Im Herbst häufen sich die Beschwerden von Bürgern über die illegale Verbrennung von Abfällen im Freien. Das Umweltministerium des Landes Brandenburg nahm das zum Anlass, erneut an das Verbrennungsverbot im Land zu erinnern und die Ordnungsämter zu ermahnen, Lagerfeuer stärker zu kontrollieren. Auch bei Ute Stahlberg von der Templiner Stadtverwaltung gehen immer wieder Hinweise zu Rauchsäulen auf Grundstücken ein.

Wenn zu vermuten ist, dass dort Gartenabfälle oder sogar belastete Materialien verbrannt werden, schicke sie die Außendienstmitarbeiter der Stadt in die Spur, versicherte sie. Vor allem Nachbarn, die sich von stinkenden Rauchschwaden belästigt fühlen, melden sich im Ordnungsamt.

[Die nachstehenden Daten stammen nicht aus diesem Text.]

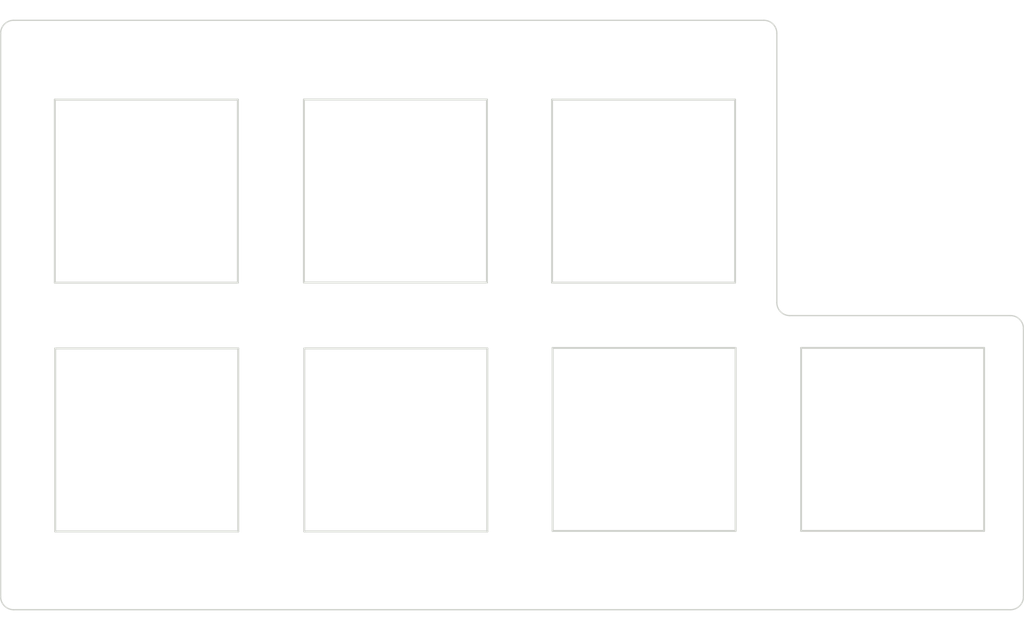
<source format=kicad_pcb>
(kicad_pcb
	(version 20240108)
	(generator "pcbnew")
	(generator_version "8.0")
	(general
		(thickness 1.6)
		(legacy_teardrops no)
	)
	(paper "A4")
	(layers
		(0 "F.Cu" signal)
		(31 "B.Cu" signal)
		(32 "B.Adhes" user "B.Adhesive")
		(33 "F.Adhes" user "F.Adhesive")
		(34 "B.Paste" user)
		(35 "F.Paste" user)
		(36 "B.SilkS" user "B.Silkscreen")
		(37 "F.SilkS" user "F.Silkscreen")
		(38 "B.Mask" user)
		(39 "F.Mask" user)
		(40 "Dwgs.User" user "User.Drawings")
		(41 "Cmts.User" user "User.Comments")
		(42 "Eco1.User" user "User.Eco1")
		(43 "Eco2.User" user "User.Eco2")
		(44 "Edge.Cuts" user)
		(45 "Margin" user)
		(46 "B.CrtYd" user "B.Courtyard")
		(47 "F.CrtYd" user "F.Courtyard")
		(48 "B.Fab" user)
		(49 "F.Fab" user)
		(50 "User.1" user)
		(51 "User.2" user)
		(52 "User.3" user)
		(53 "User.4" user)
		(54 "User.5" user)
		(55 "User.6" user)
		(56 "User.7" user)
		(57 "User.8" user)
		(58 "User.9" user)
	)
	(setup
		(pad_to_mask_clearance 0)
		(allow_soldermask_bridges_in_footprints no)
		(pcbplotparams
			(layerselection 0x00010f0_ffffffff)
			(plot_on_all_layers_selection 0x0000000_00000000)
			(disableapertmacros no)
			(usegerberextensions no)
			(usegerberattributes no)
			(usegerberadvancedattributes no)
			(creategerberjobfile no)
			(dashed_line_dash_ratio 12.000000)
			(dashed_line_gap_ratio 3.000000)
			(svgprecision 4)
			(plotframeref no)
			(viasonmask yes)
			(mode 1)
			(useauxorigin no)
			(hpglpennumber 1)
			(hpglpenspeed 20)
			(hpglpendiameter 15.000000)
			(pdf_front_fp_property_popups yes)
			(pdf_back_fp_property_popups yes)
			(dxfpolygonmode yes)
			(dxfimperialunits yes)
			(dxfusepcbnewfont yes)
			(psnegative no)
			(psa4output no)
			(plotreference yes)
			(plotvalue yes)
			(plotfptext yes)
			(plotinvisibletext no)
			(sketchpadsonfab no)
			(subtractmaskfromsilk no)
			(outputformat 1)
			(mirror no)
			(drillshape 0)
			(scaleselection 1)
			(outputdirectory "output/")
		)
	)
	(net 0 "")
	(footprint "kbd_SW_Hole:SW_Hole_1u" (layer "F.Cu") (at 80.613 73.152))
	(footprint "kbd_Hole:m2_Screw_Hole" (layer "F.Cu") (at 107.442 62.484))
	(footprint "kbd_SW_Hole:SW_Hole_1u" (layer "F.Cu") (at 118.919 92.2882))
	(footprint "kbd_SW_Hole:SW_Hole_1u" (layer "F.Cu") (at 61.455 92.329))
	(footprint "kbd_Hole:m2_Screw_Hole" (layer "F.Cu") (at 52.705 62.484))
	(footprint "kbd_SW_Hole:SW_Hole_1u" (layer "F.Cu") (at 80.645 92.329))
	(footprint "kbd_SW_Hole:SW_Hole_1u" (layer "F.Cu") (at 61.424 73.161))
	(footprint "kbd_SW_Hole:SW_Hole_1u" (layer "F.Cu") (at 99.734 73.161))
	(footprint "kbd_Hole:m2_Screw_Hole" (layer "F.Cu") (at 109.347 102.87))
	(footprint "kbd_SW_Hole:SW_Hole_1u" (layer "F.Cu") (at 99.775 92.291))
	(footprint "kbd_Hole:m2_Screw_Hole" (layer "F.Cu") (at 53.34 102.87))
	(gr_arc
		(start 51.200001 105.41)
		(mid 50.492894 105.117107)
		(end 50.200001 104.41)
		(stroke
			(width 0.1)
			(type default)
		)
		(layer "Edge.Cuts")
		(uuid "020edce6-b462-40d4-9cf5-0db013b9984e")
	)
	(gr_arc
		(start 109 60)
		(mid 109.707107 60.292893)
		(end 110 61)
		(stroke
			(width 0.1)
			(type default)
		)
		(layer "Edge.Cuts")
		(uuid "065e7fcc-d458-4b59-a24c-16a544530111")
	)
	(gr_arc
		(start 127.999999 82.75)
		(mid 128.707106 83.042893)
		(end 128.999999 83.75)
		(stroke
			(width 0.1)
			(type default)
		)
		(layer "Edge.Cuts")
		(uuid "221494ae-a41e-446b-b1bd-f62efa0692b6")
	)
	(gr_line
		(start 127.999999 82.75)
		(end 111 82.75)
		(stroke
			(width 0.1)
			(type default)
		)
		(layer "Edge.Cuts")
		(uuid "25abd661-71e2-4272-8f41-33f7fa706056")
	)
	(gr_line
		(start 50.200001 104.41)
		(end 50.200001 61.000001)
		(stroke
			(width 0.1)
			(type default)
		)
		(layer "Edge.Cuts")
		(uuid "3f945e46-1ae5-4882-9837-bc2fd44ccfae")
	)
	(gr_line
		(start 51.200001 60.000001)
		(end 109 60)
		(stroke
			(width 0.1)
			(type default)
		)
		(layer "Edge.Cuts")
		(uuid "5906cf5d-f91d-4af9-911f-8c656b61a049")
	)
	(gr_line
		(start 128 105.410001)
		(end 51.200001 105.41)
		(stroke
			(width 0.1)
			(type default)
		)
		(layer "Edge.Cuts")
		(uuid "7e1d13ad-9279-44d9-a4cb-c039181f4041")
	)
	(gr_arc
		(start 111 82.75)
		(mid 110.292893 82.457107)
		(end 110 81.75)
		(stroke
			(width 0.1)
			(type default)
		)
		(layer "Edge.Cuts")
		(uuid "984a4322-4d20-44b5-a882-82742d635746")
	)
	(gr_arc
		(start 129 104.410001)
		(mid 128.707109 105.117112)
		(end 128 105.410001)
		(stroke
			(width 0.1)
			(type default)
		)
		(layer "Edge.Cuts")
		(uuid "b2fcba89-fbf4-4ac3-87fe-c0653aec3bda")
	)
	(gr_line
		(start 128.999999 83.75)
		(end 129 104.410001)
		(stroke
			(width 0.1)
			(type default)
		)
		(layer "Edge.Cuts")
		(uuid "b3aa24ea-7bc2-4127-b810-24d3860436ef")
	)
	(gr_arc
		(start 50.200001 61.000001)
		(mid 50.492894 60.292894)
		(end 51.200001 60.000001)
		(stroke
			(width 0.1)
			(type default)
		)
		(layer "Edge.Cuts")
		(uuid "ec680981-3f5b-4a94-aa6c-36fbcbd3a3aa")
	)
	(gr_line
		(start 110 61)
		(end 110 81.75)
		(stroke
			(width 0.1)
			(type default)
		)
		(layer "Edge.Cuts")
		(uuid "ff6bcfda-30e5-44dc-a49e-215045bdde8a")
	)
)

</source>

Als erstes werden nicht gleich Bußgelder verhängt

Zunächst werden Bürger, die Abfälle verbrennen, aufgefordert, dies zu unterlassen. In der Regel reiche eine solche ernsthafte Ermahnung, so Stahlberg. Schwerwiegende Verstöße gegen das Abfallverbrennungsverbot können richtig teuer werden und Bußgelder von mehreren Tausend Euro nach sich ziehen.

Feuerwehr nicht wegen Abfallverbrennung anfordern

Die Fachgebietsleiterin im Ordnungsamt appellierte an die Bürger, Verstöße gegen das Verbrennungsverbot auch künftig dem Ordnungsamt zu melden, anstatt die Feuerwehr zu rufen. Dafür seien die Kräfte der Feuerwehr einfach zu kostbar, sagte sie. Für jene Unbelehrbaren, die überdimensionale Feuer entfachen und dabei auch noch Abfall verbrennen, sodass es es den Augenschein hat, ein unkontrolliert abbrennendes Feuer entwickele sich zu einem Brand, könne es ebenfalls teuer werden, wenn dann die Feuerwehr ausrücke und den Verursachern des Einsatzes die Kosten in Rechnung gestellt würden.